Nelle sue soluzioni letterarie, riusciamo a capire che l’uomo non è una macchina, perché in lui vivono perennemente due cose: la fede e la speranza.
Per ciò a conclusione ritengo molto significativo citare questo suo verso: … sarà l’amore a guardia delle porte. E aggiungo che, in tal caso, di aria ne circolerà tantissima.

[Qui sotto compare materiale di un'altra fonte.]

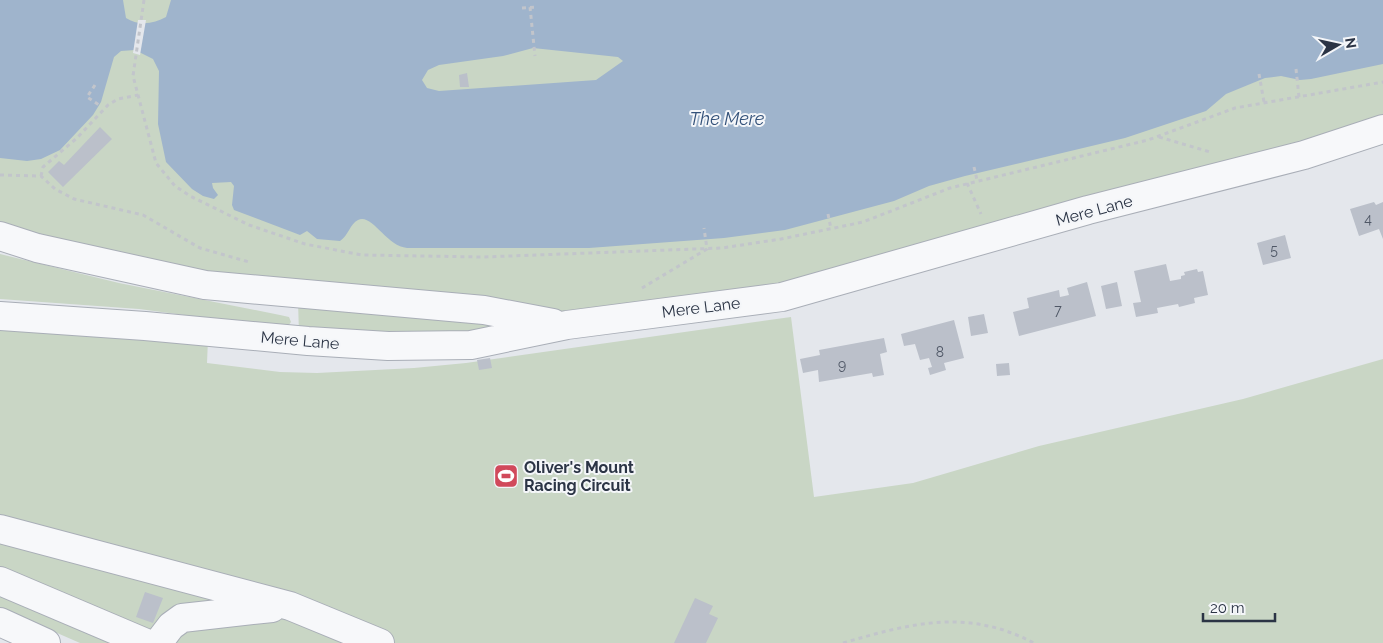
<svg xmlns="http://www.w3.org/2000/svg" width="1383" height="643" font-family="Raleway,sans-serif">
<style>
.green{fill:#c9d6c5}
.water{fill:#9fb4cc;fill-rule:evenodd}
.pier{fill:#e4e7ec}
.building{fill:#bbc0ca}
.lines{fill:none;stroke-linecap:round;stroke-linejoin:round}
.minor-casing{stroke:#a9aeb7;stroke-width:30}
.path{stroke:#c2c5cb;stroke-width:3;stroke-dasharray:4 4;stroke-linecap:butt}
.minor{stroke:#f7f8fa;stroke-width:28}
.labels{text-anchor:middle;stroke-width:4;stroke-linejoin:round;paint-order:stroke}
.number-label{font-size:14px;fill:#4f5766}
.street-label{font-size:16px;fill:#2b3445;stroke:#f4f6f9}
.poi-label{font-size:16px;font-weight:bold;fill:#2b3445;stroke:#f4f6f9;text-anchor:start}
.water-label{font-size:18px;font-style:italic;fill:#34527a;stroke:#f4f6f9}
</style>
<rect width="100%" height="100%" fill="#e4e7ec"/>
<path class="green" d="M0 0H1383V121L824 279 673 303 481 318 491 325 490 332 299 334 298 301 0 244Z
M0 254 119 283 280 315 289 317 291 322 288 326 260 325 139 309 0 299Z
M791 317 814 497 913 483 1039 446 1243 399 1383 359V643H80L0 608V325L208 339 207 363 280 372 317 373 414 368 466 363Z"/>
<path class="water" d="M0 0H123L126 18C138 26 154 24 166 17L171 0H1383V64L1311 79 1300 80 1281 76 1265 78 1226 94 1206 111 1125 138 965 176 929 186 894 201 785 230 724 238 589 248H407C386 246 372 213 358 220 350 224 348 236 340 241L317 239 307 231 300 235 234 210 232 205 234 186 231 182 212 183 213 188 218 195 214 199 203 196 192 189 166 162 158 124 159 71 153 59 135 50 121 51 114 57 101 102 93 115 60 150 41 159 27 161 0 158ZM533 48 618 57 623 61 596 80 439 91 427 88 422 80 428 70 439 65 503 56Z"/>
<path class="pier" d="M138 20H146L140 55 133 53Z"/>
<path class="building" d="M467 73 469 87H460L459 75Z
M100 127 112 139 63 187 48 172 59 161 64 165Z
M1374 202 1376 205 1383 202V239L1379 229 1359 236 1350 209Z
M1285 235 1291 258 1263 265 1257 243Z
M1166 264 1170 281 1181 279V276L1185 275 1184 272 1197 269 1198 272 1203 271 1208 295 1194 298 1195 303 1179 307 1178 304 1157 308 1158 313 1136 317 1133 303 1141 302 1134 271Z
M1087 282 1096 316 1019 336 1013 312 1029 308 1027 298 1059 290 1060 297 1069 295 1067 288Z
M1117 282 1122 306 1106 309 1101 286Z
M984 314 988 333 971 336 968 317Z
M954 320 964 358 944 363 946 370 930 375 928 368 932 367 929 358 920 360 915 344 904 346 901 334Z
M884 338 887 352 880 354 884 375 873 377 872 373 819 382 818 370 803 373 800 359 820 355 819 350Z
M490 358 492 368 479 370 477 360Z
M1009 363 1010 375 997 376 996 364Z
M145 592 163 598 153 623 136 617Z
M695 598 713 606 709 614 718 618 706 643H674Z"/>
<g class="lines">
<defs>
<path id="minor" d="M0 236 37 248 205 285 484 310 553 323
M0 316 145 326 308 341 388 346 471 345 567 325 782 297 1088 210 1304 155 1383 129
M0 529 290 606 380 643
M0 581 146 643
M0 622 46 643
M158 643 171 626 182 618 272 608"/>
</defs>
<use href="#minor" class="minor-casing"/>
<path class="path" d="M144 0 133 76 156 163 175 186 190 196 249 225 305 244 362 255 483 257 722 248 781 239 863 222 950 188 1148 140 1235 108 1383 82
M530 7 535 56
M522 8 537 7
M1296 69 1299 97
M1259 74 1264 102
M95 85 87 97 99 105
M1159 137 1210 152
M974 167 977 180
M0 175 41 176 55 189 74 199 143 215 200 248 249 262
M41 176 43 167 77 138 108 105 118 99 138 95
M967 183 981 214
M828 214 831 229
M642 288 707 249 704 228
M843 643C912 623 967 608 1034 643"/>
<use href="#minor" class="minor"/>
</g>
<defs>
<symbol id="stadium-square" viewBox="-11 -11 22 22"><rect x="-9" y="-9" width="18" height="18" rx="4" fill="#d1495b" stroke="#f4f6f9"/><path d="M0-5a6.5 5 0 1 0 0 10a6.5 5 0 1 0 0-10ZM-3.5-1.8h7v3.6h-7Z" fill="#fff"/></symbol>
</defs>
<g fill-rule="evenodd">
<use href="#stadium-square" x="492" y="462" width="28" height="28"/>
</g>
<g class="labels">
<g class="number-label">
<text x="1368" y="224">4</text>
<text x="1274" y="255">5</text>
<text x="1058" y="315">7</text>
<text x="940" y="357">8</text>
<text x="842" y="370">9</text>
</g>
<g class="street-label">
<text transform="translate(1094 210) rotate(-15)" y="6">Mere Lane</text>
<text transform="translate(701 307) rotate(-7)" y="6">Mere Lane</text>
<text transform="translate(300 340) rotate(5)" y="6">Mere Lane</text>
</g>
<g class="poi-label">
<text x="524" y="473">Oliver's Mount<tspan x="524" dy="18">Racing Circuit</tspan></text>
</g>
<g class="water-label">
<text x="727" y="125">The Mere</text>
</g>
</g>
<g transform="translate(1338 45) rotate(81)" stroke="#f4f6f9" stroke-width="4" paint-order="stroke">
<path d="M0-4L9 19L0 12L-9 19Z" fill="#2b3445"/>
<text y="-8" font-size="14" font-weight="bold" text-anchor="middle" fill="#2b3445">N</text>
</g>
<path d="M1203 613v8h72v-8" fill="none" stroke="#2b3445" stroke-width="2.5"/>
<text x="1210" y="613" font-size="15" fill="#2b3445" stroke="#f4f6f9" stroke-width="4" paint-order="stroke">20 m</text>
</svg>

Salvatore D’Ambrosio LA PREDA. IL CACCIATORE
Sul margine del bosco, si era fermata con il cesto delle delizie nella luce dorata del mattino. Precedettero per primi i cani il cacciatore, annusando i suoi piedi le sue mani, e allungando il muso fino alle cosce. Giunto il padrone li cacciò via, e con il fucile pronto portò via con il suo cesto di delizie la fanciulla. Nella pietà rinunciando però di fare di quella bellezza, nella breve falla del cuore, nessuna crudeltà.
Salvatore D’Ambrosio
Caserta
IL BALLO SULL’UVA
Era settembre e tu ballavi sull’uva. Pigiavi e cantando alzavi veste e sottana. Perciò negli occhi sbarrati dei vecchi scoppiava del sangue l’inferno. Dalla pipa tiravano anima e fumo. Ubriache, fragorose risate fugavano sciami di moscerini impazziti. A festa finita tacevano mani e sospiri. Ti lavavi le gambe con acqua di pozzo in un catino di legno. Alla nuca raccoglievi i capelli li fermavi con forcine di osso. Sulle guance dipinte di rosso ti ansimava ancora la gioia.